*SUPPLIED INFORMATION*:

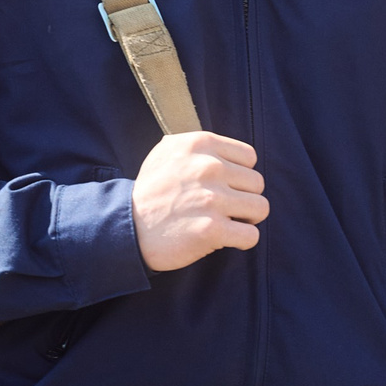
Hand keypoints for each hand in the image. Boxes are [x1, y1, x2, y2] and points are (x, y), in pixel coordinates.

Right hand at [131, 132, 268, 272]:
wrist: (125, 228)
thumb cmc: (151, 192)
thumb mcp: (167, 152)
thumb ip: (200, 146)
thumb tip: (230, 151)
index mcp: (200, 144)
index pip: (250, 158)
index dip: (239, 175)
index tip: (222, 186)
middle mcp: (208, 167)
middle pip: (257, 183)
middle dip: (243, 198)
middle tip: (221, 208)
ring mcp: (211, 199)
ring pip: (260, 208)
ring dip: (246, 219)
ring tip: (225, 222)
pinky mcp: (212, 230)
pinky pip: (252, 236)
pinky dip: (242, 240)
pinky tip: (225, 239)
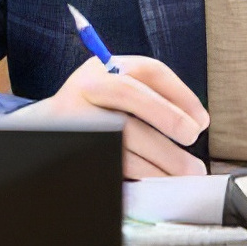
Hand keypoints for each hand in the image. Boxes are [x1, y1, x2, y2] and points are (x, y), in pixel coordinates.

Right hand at [27, 55, 209, 178]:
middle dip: (170, 120)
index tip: (202, 122)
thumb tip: (197, 121)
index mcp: (105, 68)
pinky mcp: (78, 146)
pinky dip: (142, 172)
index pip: (149, 71)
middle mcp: (88, 87)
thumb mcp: (116, 91)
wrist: (44, 130)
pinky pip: (114, 161)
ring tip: (187, 171)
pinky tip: (159, 177)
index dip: (181, 95)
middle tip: (194, 140)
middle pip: (132, 98)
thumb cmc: (95, 112)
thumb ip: (151, 96)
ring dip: (163, 158)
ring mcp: (78, 117)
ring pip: (125, 135)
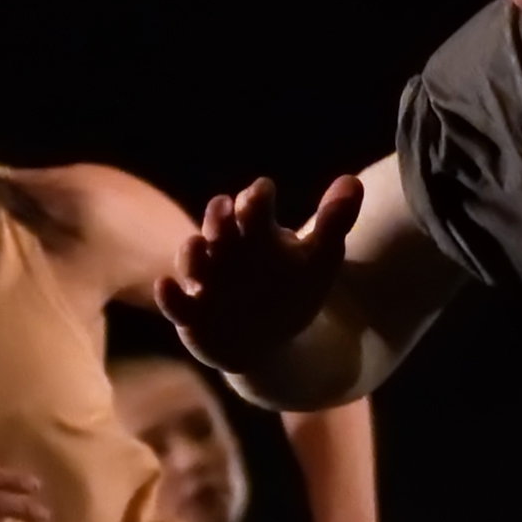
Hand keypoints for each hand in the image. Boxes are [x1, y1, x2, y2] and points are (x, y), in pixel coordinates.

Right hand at [163, 174, 361, 377]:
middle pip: (217, 224)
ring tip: (200, 244)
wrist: (270, 340)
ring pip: (192, 259)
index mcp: (256, 232)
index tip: (264, 193)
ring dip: (193, 251)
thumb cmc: (290, 290)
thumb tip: (354, 181)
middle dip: (219, 216)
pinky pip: (175, 302)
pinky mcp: (192, 313)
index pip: (253, 205)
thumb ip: (334, 222)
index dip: (256, 198)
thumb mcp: (318, 260)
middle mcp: (226, 250)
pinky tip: (166, 286)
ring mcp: (206, 281)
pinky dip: (169, 295)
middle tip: (226, 208)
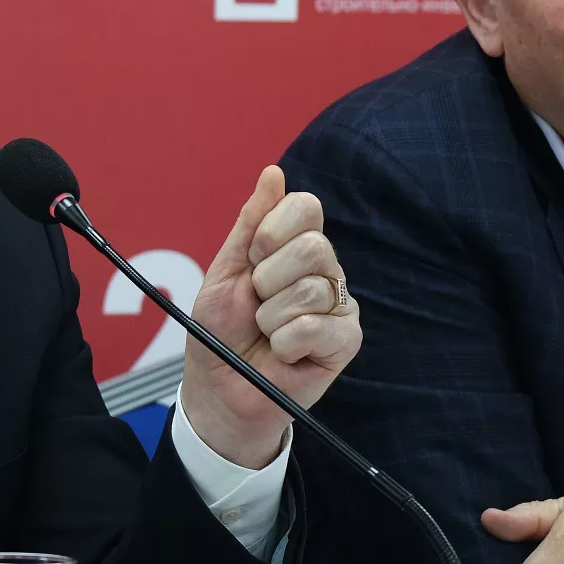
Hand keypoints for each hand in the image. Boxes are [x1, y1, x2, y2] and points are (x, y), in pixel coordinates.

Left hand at [179, 165, 362, 467]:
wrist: (218, 390)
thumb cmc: (219, 332)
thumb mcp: (225, 271)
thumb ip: (250, 224)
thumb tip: (273, 173)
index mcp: (295, 246)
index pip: (306, 207)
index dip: (273, 231)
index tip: (252, 259)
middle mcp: (324, 270)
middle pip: (314, 246)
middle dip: (268, 278)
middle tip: (257, 302)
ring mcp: (339, 305)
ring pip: (312, 290)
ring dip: (272, 317)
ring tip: (266, 333)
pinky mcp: (346, 341)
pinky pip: (319, 327)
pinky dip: (287, 343)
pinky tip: (283, 353)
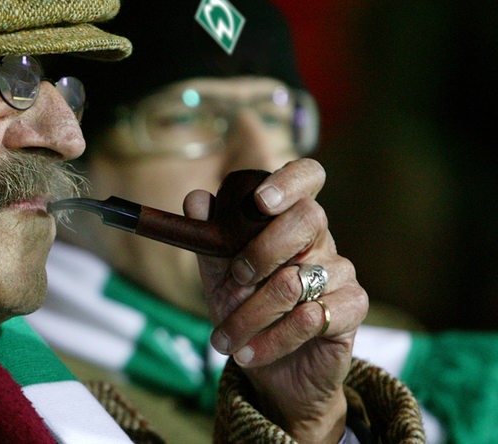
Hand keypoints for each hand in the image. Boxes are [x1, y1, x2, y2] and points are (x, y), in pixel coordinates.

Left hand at [185, 158, 366, 443]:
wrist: (270, 371)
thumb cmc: (245, 313)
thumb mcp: (218, 277)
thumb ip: (208, 240)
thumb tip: (196, 200)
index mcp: (289, 220)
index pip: (307, 176)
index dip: (289, 182)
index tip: (260, 202)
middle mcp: (320, 239)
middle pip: (308, 218)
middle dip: (262, 251)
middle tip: (236, 280)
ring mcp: (341, 272)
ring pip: (296, 280)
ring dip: (251, 315)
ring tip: (227, 339)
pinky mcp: (352, 308)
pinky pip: (312, 316)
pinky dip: (273, 338)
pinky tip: (251, 352)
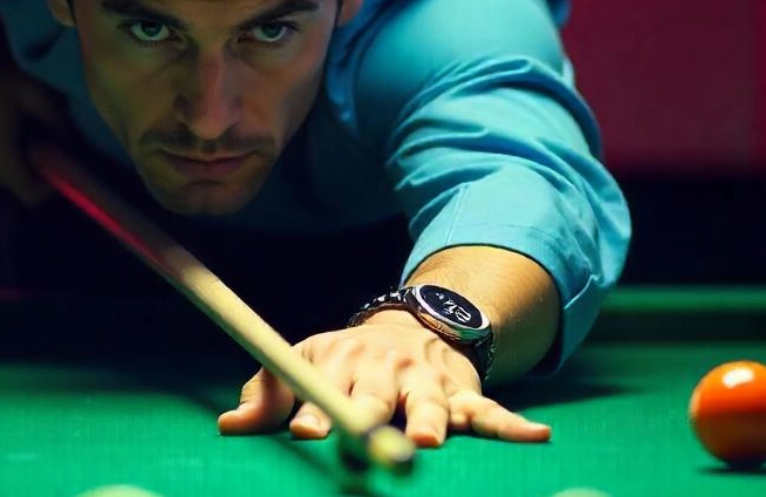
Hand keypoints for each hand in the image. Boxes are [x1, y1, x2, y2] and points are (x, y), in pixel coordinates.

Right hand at [0, 66, 73, 204]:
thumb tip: (74, 153)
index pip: (30, 195)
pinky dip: (10, 162)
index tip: (61, 163)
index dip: (51, 186)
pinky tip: (11, 138)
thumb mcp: (42, 98)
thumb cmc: (7, 78)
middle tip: (45, 143)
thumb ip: (61, 128)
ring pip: (9, 183)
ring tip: (26, 137)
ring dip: (23, 166)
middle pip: (20, 189)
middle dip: (37, 171)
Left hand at [217, 310, 550, 445]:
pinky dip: (514, 426)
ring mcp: (426, 382)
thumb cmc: (347, 360)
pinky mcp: (464, 395)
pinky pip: (491, 411)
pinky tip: (537, 437)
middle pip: (374, 397)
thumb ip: (269, 396)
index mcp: (341, 361)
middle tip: (362, 437)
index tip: (304, 430)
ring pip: (429, 403)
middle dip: (367, 417)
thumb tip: (227, 425)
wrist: (415, 326)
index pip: (322, 388)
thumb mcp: (307, 363)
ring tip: (429, 438)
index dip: (312, 409)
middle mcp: (384, 371)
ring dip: (429, 419)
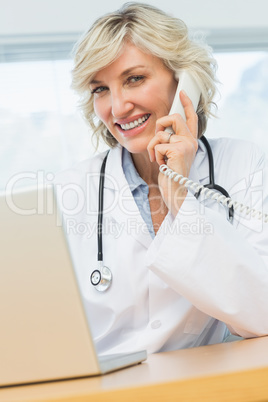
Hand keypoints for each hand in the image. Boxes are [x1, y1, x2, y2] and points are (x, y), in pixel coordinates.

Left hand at [147, 90, 197, 215]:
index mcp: (190, 140)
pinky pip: (158, 145)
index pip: (190, 118)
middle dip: (161, 124)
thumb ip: (170, 140)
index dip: (186, 104)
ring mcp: (186, 145)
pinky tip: (162, 165)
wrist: (175, 190)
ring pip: (161, 134)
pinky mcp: (178, 150)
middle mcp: (191, 141)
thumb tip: (161, 131)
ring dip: (153, 147)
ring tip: (159, 159)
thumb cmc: (171, 174)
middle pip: (174, 118)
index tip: (182, 93)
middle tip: (158, 137)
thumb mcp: (171, 154)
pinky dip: (155, 156)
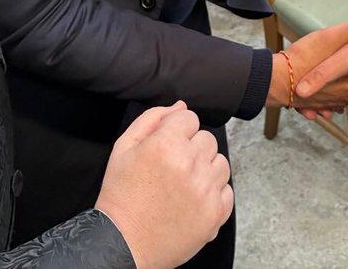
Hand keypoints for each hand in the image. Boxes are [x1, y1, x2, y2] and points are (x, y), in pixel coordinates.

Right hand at [96, 102, 231, 268]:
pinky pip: (227, 190)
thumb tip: (180, 105)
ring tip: (183, 185)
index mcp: (166, 144)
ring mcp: (206, 190)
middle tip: (172, 169)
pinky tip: (192, 200)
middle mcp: (191, 164)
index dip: (175, 131)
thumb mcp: (123, 148)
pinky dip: (213, 194)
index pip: (189, 118)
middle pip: (207, 139)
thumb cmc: (120, 195)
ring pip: (221, 162)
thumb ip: (152, 119)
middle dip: (191, 149)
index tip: (166, 147)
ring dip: (205, 170)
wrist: (123, 243)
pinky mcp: (215, 213)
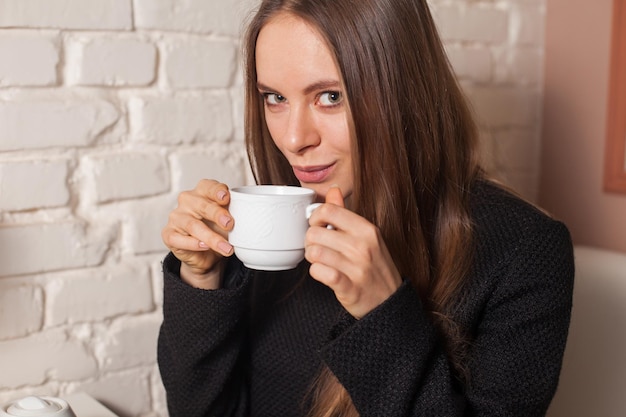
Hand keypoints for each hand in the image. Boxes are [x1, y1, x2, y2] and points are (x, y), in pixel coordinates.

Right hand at [162, 179, 233, 288]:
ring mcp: (176, 217)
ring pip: (193, 225)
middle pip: (201, 205)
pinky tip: (204, 246)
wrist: (207, 255)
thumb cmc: (218, 230)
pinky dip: (193, 243)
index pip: (208, 186)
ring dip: (211, 237)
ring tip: (227, 248)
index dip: (217, 191)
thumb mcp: (229, 220)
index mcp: (202, 192)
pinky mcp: (169, 234)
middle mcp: (187, 201)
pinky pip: (179, 238)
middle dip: (217, 214)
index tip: (227, 197)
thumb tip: (252, 216)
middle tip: (230, 224)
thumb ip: (235, 213)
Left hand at [305, 187, 402, 317]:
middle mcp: (363, 246)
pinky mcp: (349, 288)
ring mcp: (357, 268)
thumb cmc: (375, 267)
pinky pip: (319, 272)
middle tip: (318, 247)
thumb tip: (333, 190)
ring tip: (321, 260)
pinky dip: (316, 272)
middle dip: (310, 240)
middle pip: (315, 232)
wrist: (390, 301)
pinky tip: (324, 273)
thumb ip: (346, 213)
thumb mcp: (367, 236)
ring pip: (314, 252)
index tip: (317, 225)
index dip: (315, 217)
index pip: (329, 210)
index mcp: (367, 230)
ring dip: (312, 258)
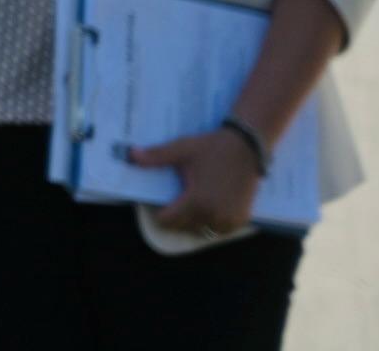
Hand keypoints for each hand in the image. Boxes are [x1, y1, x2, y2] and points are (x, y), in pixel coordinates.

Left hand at [130, 127, 262, 238]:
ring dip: (193, 223)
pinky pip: (220, 230)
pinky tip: (208, 209)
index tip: (158, 203)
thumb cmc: (212, 148)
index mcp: (197, 201)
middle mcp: (214, 215)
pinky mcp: (241, 219)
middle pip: (183, 227)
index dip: (159, 214)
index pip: (168, 221)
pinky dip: (212, 224)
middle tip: (174, 201)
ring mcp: (229, 219)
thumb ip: (156, 156)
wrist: (247, 148)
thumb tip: (131, 156)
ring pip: (202, 231)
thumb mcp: (182, 149)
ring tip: (189, 205)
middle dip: (175, 218)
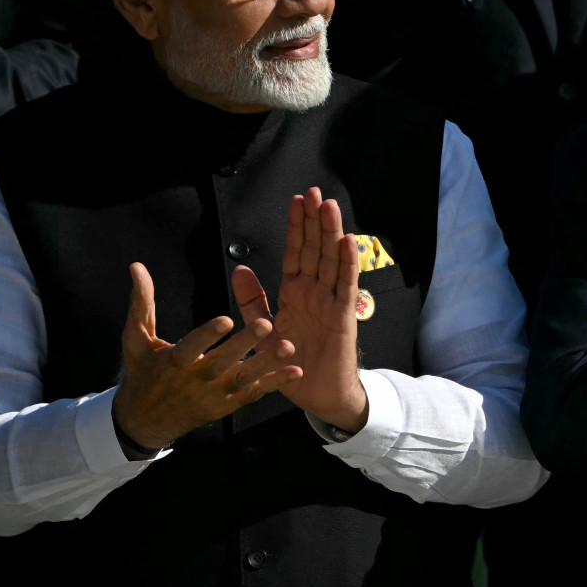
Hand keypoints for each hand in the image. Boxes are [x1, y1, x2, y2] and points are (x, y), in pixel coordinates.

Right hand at [112, 262, 300, 454]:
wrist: (146, 421)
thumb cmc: (143, 372)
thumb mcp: (136, 339)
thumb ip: (141, 303)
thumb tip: (137, 267)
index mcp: (173, 362)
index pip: (190, 348)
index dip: (207, 335)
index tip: (225, 319)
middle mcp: (195, 381)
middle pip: (222, 363)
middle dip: (243, 345)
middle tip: (266, 324)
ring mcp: (213, 395)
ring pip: (243, 380)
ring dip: (266, 365)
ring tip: (288, 347)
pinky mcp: (227, 405)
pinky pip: (253, 394)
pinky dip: (274, 384)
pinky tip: (295, 371)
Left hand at [233, 187, 367, 434]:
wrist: (317, 396)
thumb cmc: (292, 364)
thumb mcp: (262, 330)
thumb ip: (252, 300)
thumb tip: (239, 269)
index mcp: (295, 292)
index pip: (295, 252)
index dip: (296, 227)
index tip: (296, 200)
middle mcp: (314, 292)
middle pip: (314, 249)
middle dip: (314, 220)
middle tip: (314, 191)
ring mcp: (330, 301)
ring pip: (331, 260)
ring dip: (331, 233)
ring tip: (329, 205)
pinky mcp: (343, 317)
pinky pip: (345, 286)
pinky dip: (346, 264)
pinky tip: (347, 241)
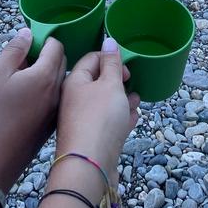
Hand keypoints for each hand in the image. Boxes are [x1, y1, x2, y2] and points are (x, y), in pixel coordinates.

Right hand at [0, 28, 65, 192]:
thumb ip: (14, 50)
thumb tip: (28, 33)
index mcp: (46, 78)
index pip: (56, 46)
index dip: (41, 39)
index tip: (23, 43)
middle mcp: (57, 96)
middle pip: (60, 64)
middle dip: (44, 55)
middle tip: (18, 60)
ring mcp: (54, 115)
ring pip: (55, 84)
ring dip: (41, 76)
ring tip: (15, 81)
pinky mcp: (47, 131)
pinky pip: (50, 102)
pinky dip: (40, 94)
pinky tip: (19, 102)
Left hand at [56, 37, 140, 176]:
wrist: (89, 166)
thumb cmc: (99, 120)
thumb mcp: (110, 85)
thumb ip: (112, 63)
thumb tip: (109, 40)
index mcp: (74, 81)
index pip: (91, 58)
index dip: (111, 58)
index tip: (127, 67)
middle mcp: (73, 99)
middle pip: (97, 82)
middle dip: (116, 80)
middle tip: (131, 81)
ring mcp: (81, 121)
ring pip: (102, 103)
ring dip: (120, 99)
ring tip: (135, 99)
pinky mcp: (90, 139)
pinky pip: (105, 123)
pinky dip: (118, 118)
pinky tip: (131, 119)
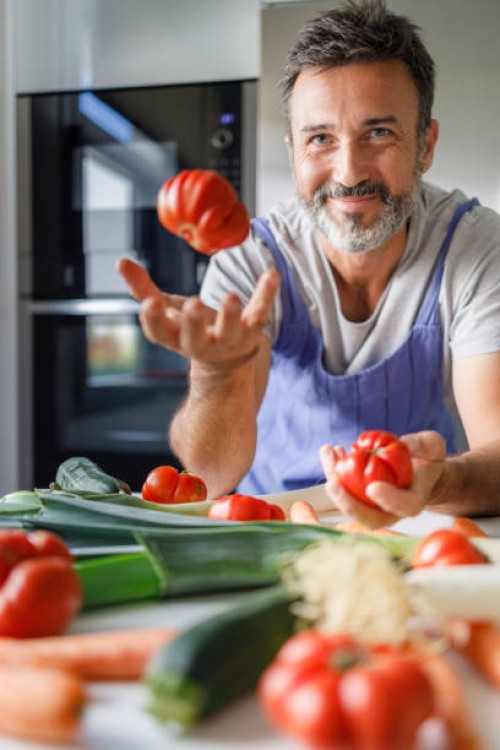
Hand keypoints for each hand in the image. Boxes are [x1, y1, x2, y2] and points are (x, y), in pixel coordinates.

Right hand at [116, 258, 279, 369]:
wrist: (226, 361)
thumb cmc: (189, 329)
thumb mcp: (166, 312)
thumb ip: (143, 289)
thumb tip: (120, 261)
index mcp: (176, 338)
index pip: (159, 333)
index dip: (153, 320)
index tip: (149, 304)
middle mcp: (201, 344)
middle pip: (195, 339)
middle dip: (193, 323)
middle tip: (192, 305)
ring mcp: (228, 340)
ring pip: (230, 332)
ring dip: (230, 316)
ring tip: (231, 297)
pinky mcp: (252, 331)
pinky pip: (260, 313)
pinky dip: (266, 294)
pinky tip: (272, 274)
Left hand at [320, 430, 446, 527]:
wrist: (419, 469)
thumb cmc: (428, 457)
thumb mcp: (432, 444)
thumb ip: (421, 444)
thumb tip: (403, 443)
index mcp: (415, 499)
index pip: (405, 506)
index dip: (389, 500)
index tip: (373, 487)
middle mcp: (393, 510)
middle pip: (369, 517)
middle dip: (348, 503)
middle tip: (333, 482)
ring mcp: (375, 507)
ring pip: (351, 505)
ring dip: (334, 481)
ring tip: (328, 453)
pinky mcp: (360, 498)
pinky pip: (344, 490)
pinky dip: (334, 471)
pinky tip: (331, 451)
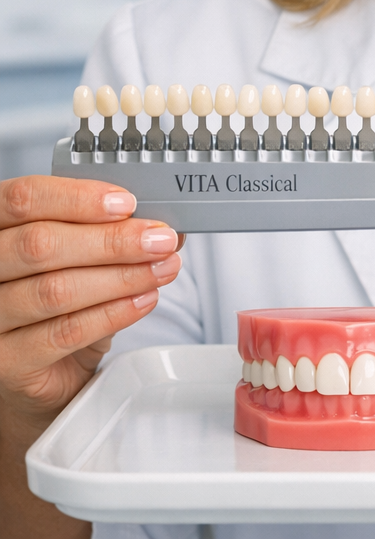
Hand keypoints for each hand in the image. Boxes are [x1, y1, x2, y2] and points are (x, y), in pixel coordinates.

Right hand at [0, 175, 182, 427]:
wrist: (41, 372)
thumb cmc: (56, 303)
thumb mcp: (81, 257)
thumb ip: (111, 233)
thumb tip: (161, 221)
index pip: (23, 199)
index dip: (77, 198)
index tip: (127, 203)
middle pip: (40, 244)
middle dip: (112, 240)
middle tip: (159, 239)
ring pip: (55, 290)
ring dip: (122, 276)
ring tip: (162, 268)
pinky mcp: (7, 363)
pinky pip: (65, 332)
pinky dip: (114, 312)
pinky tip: (143, 299)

*EXERCISE AIM*:
Scan the material above. Return every line containing the string "Left".

*RESPONSE*:
Left hand at [179, 165, 362, 467]:
Left hand at [185, 158, 366, 443]:
Left hand at [217, 310, 550, 445]:
Left hand at [147, 90, 197, 215]:
Left hand at [305, 187, 402, 317]:
Left hand at [130, 127, 262, 238]:
Left hand at [233, 187, 367, 434]:
Left hand at [56, 37, 140, 176]:
Left hand at [320, 430, 446, 527]:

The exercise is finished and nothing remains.